ERRI wishes all our friends and subscribers a very Happy New Year!! Everyone please stay safe and don't forget to take cover at midnight.
For our friends in other countries who may not understand the above sentence -- Many people in the United States, and especially in urban areas, have a tendency to celebrate the New Year at midnight by firing guns indiscriminately into the air. They usually don't realize that the bullets must come down somewhere or, that in many cases, bullets can crash through windows at a location many blocks from where they were fired.
After your editor had written the above, he came across the following news report:
In New Orleans, a massive publicity campaign has been launched in effort to stem the tide of using guns as New Year's noisemakers. Posters, flyers, billboards and television and radio commericials are telling people, "Falling bullets kill."
On New Year's Eve in 1994, an 11-year-old boy in Phoenix and a 50-year-old woman in Atlanta were killed by New Year's gunfire. A police helicopter in Riverside, California was hit by bullets apparently fired by New Years Eve celebrants. The pilot was wounded and the fuel tank of the helicopter was punctured, forcing an emergency landing
The problem of gunfire used to be much in worse in Los Angeles, But, since 1990, all ammunition sales in the weeks leading up to New Year's Eve has been banned. When the law was first instituted, gun shop owners said that it wouldn't work. Statistics would seem to indicate, however, that the regulation has had some positive effect; calls to police about New Year's gunfire fell in L.A. from 706 in 1989 to 265 in 1992.

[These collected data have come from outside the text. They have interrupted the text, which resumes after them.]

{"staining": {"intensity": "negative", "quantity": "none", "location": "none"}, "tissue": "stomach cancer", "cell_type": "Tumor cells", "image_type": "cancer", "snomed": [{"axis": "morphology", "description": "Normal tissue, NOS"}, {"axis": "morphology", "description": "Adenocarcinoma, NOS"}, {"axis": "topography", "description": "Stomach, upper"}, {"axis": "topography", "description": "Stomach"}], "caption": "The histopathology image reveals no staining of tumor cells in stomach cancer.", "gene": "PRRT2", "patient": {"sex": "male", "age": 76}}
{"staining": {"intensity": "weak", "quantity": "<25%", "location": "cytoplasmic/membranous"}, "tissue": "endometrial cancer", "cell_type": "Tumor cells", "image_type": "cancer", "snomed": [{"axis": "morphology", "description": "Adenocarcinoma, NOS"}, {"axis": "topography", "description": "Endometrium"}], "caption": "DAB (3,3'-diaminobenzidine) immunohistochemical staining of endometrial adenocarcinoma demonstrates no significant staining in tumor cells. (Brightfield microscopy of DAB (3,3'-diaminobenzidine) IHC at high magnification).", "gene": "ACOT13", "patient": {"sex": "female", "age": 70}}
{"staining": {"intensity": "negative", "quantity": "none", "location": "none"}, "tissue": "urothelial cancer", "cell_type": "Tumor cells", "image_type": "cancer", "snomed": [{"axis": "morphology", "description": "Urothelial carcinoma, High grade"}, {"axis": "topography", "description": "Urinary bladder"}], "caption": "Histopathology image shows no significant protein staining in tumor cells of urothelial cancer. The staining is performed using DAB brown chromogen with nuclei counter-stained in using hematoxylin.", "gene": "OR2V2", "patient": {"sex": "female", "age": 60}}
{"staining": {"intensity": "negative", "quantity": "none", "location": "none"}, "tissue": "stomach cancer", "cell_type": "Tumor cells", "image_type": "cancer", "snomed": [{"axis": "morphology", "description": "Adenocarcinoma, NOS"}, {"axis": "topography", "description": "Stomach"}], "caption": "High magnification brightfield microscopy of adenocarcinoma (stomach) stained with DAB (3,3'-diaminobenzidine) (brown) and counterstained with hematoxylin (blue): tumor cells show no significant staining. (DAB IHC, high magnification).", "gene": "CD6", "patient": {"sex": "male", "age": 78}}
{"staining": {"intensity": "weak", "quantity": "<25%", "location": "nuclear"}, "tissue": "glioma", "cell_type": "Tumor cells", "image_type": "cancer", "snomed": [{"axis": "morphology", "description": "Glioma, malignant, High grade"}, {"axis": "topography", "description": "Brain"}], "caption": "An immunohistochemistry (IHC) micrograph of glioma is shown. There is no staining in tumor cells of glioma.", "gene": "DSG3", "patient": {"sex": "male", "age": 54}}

Experts say that most people who shoot into the air on New Year's Eve are good people who just are not thinking about what they are doing. Most people don't realize, or don't remember, that bullets fall at lethal speeds after they have reached their apogee and come back to earth.
To relate to it on a personal level, your editor, who lives in a quiet
suburban neighborhood, can attest to hearing several "Pop ... pop ... pop ... pop's" every year at the midnight hour. And... he always tries to stay away from the windows.